When a line below contains the word "then", it counts toward the total; give that total and nothing besides.

The input START

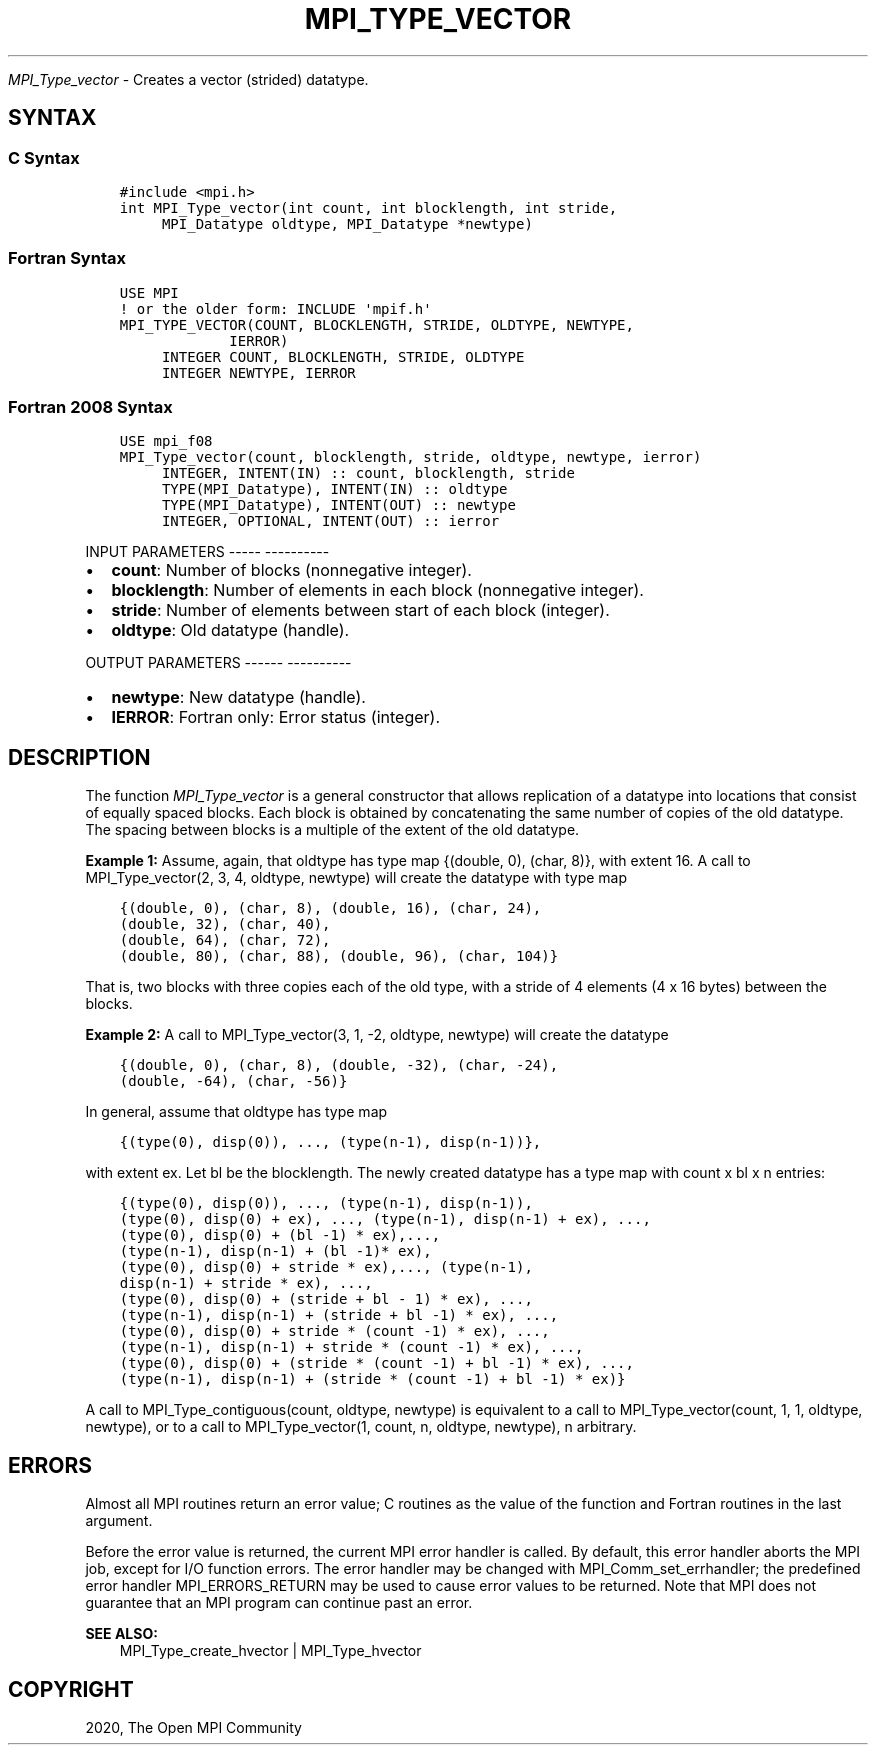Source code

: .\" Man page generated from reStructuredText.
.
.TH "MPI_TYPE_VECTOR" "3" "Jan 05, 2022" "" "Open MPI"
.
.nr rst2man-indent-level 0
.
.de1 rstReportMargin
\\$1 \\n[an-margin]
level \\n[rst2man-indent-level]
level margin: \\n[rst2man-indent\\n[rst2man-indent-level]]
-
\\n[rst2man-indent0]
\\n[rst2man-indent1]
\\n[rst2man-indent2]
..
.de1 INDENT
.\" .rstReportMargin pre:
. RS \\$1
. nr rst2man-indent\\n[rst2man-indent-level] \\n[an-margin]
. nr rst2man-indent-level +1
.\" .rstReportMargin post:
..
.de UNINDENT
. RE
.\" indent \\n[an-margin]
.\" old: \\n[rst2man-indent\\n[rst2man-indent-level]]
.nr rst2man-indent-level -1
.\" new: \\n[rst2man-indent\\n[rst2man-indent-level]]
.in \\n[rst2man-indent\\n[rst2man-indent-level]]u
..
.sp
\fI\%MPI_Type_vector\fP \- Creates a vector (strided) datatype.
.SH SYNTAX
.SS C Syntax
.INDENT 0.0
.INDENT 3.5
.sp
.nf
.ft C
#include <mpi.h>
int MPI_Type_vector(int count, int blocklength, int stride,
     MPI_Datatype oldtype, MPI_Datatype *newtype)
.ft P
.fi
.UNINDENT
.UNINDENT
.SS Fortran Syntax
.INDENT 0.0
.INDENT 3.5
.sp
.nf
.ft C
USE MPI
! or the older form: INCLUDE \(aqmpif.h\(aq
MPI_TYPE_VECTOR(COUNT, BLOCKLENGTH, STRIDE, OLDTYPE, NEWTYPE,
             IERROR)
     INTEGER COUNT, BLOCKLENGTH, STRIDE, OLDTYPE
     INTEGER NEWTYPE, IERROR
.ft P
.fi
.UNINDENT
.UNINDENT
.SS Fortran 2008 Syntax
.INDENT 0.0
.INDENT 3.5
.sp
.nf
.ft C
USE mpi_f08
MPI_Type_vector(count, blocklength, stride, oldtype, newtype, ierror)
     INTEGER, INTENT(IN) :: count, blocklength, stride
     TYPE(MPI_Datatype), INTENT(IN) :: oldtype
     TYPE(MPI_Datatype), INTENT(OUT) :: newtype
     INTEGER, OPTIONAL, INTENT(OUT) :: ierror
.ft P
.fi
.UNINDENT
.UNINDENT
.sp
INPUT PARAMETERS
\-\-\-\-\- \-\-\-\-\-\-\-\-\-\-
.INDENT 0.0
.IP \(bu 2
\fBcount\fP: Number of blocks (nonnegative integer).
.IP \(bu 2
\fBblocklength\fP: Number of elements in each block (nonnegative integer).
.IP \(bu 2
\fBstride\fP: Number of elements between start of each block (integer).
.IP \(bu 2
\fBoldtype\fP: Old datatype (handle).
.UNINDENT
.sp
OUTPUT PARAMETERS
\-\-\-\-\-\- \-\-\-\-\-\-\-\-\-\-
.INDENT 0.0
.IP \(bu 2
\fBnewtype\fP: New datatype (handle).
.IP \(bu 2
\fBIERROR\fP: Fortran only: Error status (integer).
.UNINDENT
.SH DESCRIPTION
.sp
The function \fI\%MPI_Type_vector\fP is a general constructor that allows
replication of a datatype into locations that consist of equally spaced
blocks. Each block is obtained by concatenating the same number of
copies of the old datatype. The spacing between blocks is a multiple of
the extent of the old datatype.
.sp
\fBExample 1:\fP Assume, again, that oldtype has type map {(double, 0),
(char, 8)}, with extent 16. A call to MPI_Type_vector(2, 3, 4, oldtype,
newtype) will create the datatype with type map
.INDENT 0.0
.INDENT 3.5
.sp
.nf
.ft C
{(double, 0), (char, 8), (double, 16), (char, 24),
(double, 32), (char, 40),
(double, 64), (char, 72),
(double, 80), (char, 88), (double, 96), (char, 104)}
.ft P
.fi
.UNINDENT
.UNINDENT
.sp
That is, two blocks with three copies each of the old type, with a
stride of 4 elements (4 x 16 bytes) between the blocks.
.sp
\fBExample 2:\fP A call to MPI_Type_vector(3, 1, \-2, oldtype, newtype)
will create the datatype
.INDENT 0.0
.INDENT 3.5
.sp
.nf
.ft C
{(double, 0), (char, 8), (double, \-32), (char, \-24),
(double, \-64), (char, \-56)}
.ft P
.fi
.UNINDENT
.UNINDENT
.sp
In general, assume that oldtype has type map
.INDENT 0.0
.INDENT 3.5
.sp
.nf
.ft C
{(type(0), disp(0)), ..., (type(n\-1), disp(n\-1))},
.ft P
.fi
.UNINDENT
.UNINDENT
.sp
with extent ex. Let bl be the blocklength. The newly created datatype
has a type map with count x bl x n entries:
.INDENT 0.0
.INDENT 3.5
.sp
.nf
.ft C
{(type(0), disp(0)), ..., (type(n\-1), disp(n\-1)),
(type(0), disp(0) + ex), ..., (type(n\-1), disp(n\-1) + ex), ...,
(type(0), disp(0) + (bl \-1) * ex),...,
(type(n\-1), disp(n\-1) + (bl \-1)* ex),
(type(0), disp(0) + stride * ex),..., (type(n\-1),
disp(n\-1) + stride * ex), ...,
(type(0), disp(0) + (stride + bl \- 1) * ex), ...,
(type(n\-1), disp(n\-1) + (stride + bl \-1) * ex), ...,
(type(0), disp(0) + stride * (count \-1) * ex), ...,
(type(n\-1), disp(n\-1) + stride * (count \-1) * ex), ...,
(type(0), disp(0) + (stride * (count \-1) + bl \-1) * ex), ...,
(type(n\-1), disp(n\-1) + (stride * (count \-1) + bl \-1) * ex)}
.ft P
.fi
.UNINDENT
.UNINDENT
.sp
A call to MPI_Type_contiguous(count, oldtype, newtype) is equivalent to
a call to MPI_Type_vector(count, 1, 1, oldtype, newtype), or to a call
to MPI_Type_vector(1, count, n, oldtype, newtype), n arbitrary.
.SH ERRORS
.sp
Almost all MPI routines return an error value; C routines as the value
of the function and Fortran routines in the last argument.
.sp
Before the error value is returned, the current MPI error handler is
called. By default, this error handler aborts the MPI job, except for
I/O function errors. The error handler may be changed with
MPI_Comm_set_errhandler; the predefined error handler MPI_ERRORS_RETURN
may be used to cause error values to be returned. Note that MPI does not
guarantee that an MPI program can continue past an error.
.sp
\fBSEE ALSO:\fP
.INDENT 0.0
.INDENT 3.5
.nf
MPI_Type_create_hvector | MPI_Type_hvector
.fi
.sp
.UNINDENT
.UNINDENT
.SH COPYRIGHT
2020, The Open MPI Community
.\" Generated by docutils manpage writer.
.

The input END
The input START

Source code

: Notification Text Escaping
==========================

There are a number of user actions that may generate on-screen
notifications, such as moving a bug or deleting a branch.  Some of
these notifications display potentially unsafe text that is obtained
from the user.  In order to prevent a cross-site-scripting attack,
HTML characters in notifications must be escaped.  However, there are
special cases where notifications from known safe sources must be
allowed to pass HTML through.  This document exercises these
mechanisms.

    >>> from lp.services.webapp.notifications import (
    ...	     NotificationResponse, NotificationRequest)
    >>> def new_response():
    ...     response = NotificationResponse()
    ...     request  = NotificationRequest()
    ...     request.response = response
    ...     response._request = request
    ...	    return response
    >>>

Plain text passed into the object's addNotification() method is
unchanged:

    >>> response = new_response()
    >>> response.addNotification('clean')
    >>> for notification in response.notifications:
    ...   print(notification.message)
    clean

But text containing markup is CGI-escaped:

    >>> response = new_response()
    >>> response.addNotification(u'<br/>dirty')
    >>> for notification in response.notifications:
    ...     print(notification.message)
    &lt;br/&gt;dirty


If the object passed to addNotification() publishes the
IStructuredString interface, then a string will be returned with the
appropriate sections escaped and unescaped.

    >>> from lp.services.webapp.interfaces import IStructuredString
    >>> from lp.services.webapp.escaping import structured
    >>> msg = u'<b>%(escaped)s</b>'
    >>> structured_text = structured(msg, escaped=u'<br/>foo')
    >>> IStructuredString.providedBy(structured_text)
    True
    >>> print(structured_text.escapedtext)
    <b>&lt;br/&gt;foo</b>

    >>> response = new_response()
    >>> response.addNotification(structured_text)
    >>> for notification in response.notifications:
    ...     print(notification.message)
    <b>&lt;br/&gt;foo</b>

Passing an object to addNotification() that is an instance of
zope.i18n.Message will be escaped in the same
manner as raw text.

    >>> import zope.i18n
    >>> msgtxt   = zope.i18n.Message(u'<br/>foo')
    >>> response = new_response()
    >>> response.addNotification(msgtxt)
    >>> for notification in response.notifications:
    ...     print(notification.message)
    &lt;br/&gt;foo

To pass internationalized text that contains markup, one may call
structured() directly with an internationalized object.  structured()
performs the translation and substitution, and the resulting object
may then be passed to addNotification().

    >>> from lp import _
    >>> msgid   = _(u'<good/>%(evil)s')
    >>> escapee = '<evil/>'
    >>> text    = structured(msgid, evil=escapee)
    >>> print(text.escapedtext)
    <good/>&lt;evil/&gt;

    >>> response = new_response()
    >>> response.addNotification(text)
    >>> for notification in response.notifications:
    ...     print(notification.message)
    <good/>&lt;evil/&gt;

The input END
The input START

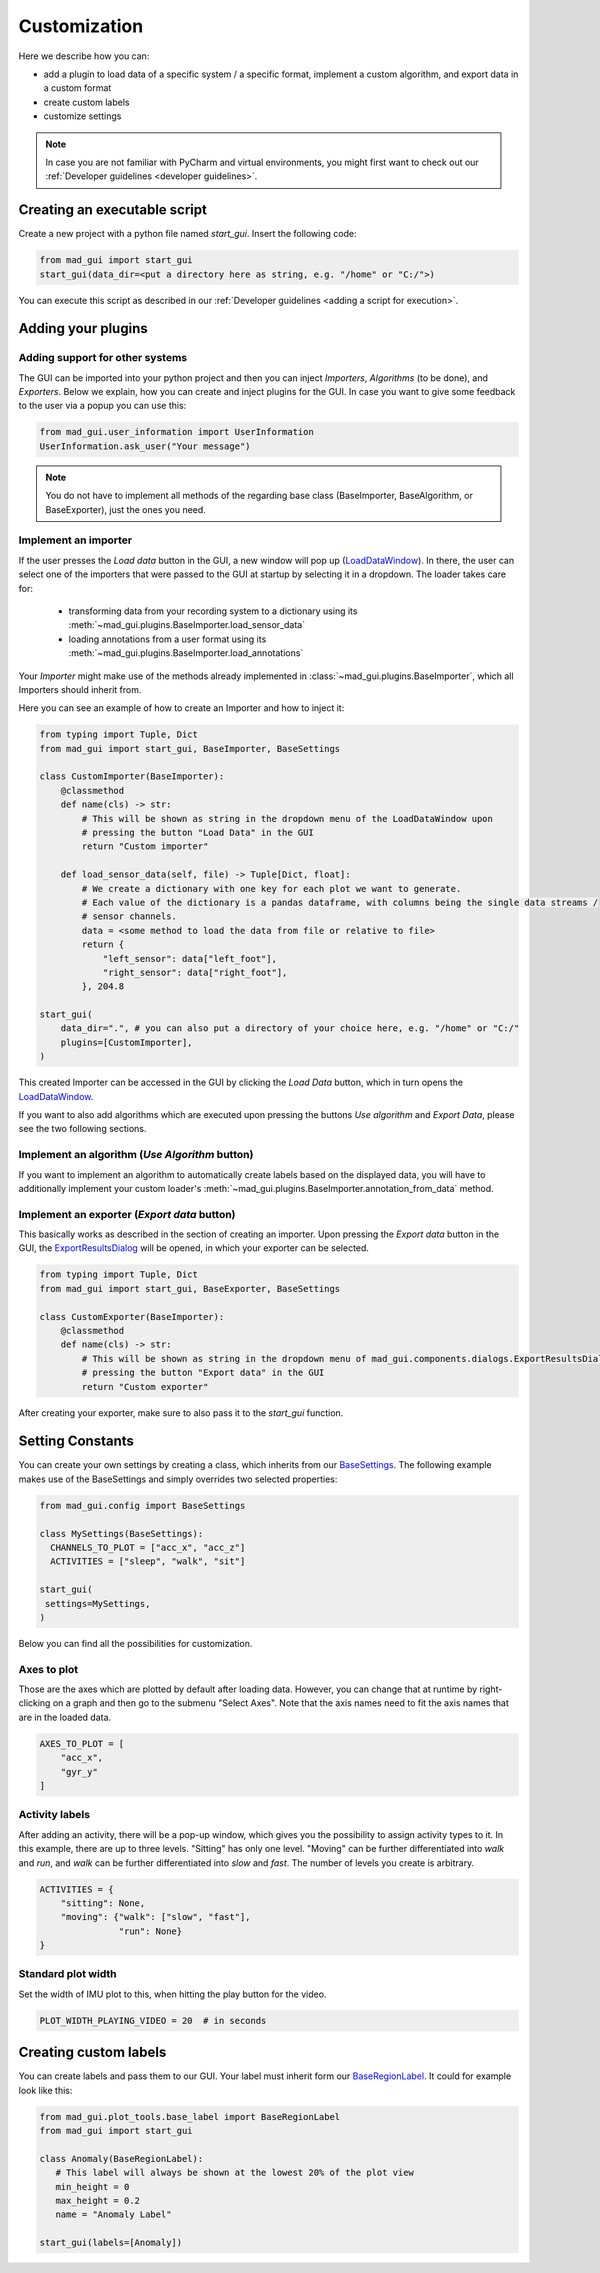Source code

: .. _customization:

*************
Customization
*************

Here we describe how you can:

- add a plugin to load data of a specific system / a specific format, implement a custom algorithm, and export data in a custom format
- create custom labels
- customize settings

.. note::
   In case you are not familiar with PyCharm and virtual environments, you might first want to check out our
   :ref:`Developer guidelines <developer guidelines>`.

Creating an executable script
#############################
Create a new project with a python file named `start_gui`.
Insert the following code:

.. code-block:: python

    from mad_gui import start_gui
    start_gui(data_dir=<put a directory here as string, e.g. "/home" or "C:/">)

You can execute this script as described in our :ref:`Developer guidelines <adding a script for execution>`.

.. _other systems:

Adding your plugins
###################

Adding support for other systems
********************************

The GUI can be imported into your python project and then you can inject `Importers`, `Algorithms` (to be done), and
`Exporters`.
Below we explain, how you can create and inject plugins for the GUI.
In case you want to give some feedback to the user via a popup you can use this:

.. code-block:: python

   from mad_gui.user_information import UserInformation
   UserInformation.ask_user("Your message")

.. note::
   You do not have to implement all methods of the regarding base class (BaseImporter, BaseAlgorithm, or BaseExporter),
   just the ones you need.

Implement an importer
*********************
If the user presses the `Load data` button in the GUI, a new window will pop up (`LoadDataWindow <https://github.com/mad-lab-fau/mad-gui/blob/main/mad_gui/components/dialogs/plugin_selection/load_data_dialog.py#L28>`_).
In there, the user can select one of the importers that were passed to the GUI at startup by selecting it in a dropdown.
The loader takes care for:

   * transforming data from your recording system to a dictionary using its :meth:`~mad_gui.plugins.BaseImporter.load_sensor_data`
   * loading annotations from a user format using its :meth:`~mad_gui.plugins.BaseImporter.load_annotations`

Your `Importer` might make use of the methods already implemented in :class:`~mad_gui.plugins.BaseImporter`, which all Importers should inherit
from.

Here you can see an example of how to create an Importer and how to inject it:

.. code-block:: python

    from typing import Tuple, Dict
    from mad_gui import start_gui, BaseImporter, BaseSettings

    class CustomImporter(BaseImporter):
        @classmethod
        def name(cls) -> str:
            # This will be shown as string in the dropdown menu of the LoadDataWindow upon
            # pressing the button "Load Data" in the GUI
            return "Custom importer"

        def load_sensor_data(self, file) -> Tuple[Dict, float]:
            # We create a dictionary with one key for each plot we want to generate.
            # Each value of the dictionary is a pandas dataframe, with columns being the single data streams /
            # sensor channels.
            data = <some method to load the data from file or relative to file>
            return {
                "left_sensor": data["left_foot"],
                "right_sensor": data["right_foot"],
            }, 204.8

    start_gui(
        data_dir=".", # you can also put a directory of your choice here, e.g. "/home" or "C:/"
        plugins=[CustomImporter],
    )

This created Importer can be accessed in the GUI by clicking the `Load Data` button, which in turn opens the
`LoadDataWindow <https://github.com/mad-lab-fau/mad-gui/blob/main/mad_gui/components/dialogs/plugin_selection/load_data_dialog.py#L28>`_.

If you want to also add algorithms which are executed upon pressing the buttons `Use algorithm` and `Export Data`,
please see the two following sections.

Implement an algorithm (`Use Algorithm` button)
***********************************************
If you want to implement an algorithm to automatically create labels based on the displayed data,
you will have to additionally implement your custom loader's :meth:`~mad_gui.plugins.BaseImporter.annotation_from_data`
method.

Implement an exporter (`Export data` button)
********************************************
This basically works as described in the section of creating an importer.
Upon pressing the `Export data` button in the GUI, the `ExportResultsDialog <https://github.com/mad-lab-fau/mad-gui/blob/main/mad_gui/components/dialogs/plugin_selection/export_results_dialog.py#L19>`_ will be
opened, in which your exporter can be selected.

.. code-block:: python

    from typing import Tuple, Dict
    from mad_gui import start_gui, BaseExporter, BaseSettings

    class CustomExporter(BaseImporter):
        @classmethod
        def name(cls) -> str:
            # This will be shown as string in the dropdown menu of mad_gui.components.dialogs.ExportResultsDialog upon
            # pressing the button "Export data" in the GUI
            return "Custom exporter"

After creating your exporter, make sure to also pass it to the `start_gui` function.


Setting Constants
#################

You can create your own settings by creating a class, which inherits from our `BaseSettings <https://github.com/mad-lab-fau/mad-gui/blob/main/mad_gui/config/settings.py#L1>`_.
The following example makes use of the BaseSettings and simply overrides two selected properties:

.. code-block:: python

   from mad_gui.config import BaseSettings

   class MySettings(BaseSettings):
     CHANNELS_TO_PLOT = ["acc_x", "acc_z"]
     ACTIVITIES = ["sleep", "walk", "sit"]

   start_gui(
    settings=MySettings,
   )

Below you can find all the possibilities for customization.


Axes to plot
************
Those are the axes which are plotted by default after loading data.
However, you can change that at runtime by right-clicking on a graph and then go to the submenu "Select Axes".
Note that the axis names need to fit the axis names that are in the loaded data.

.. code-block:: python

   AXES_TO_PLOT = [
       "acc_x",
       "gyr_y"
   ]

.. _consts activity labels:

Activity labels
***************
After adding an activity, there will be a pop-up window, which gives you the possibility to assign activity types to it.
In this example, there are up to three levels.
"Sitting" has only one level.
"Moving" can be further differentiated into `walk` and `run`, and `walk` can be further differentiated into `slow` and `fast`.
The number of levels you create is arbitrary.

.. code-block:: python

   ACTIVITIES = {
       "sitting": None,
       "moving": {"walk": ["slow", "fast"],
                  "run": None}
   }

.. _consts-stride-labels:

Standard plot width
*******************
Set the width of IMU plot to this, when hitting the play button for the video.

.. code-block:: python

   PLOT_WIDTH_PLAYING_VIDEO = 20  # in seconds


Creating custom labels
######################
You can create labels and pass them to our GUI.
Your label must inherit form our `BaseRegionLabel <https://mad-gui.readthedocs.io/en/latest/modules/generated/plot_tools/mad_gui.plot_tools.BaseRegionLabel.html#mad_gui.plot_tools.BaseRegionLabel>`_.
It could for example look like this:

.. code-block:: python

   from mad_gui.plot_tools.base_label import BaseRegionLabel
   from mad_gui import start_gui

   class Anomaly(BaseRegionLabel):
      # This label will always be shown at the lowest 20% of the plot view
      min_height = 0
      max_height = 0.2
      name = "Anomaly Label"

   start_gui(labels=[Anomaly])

The input END

◆ **Task response**
4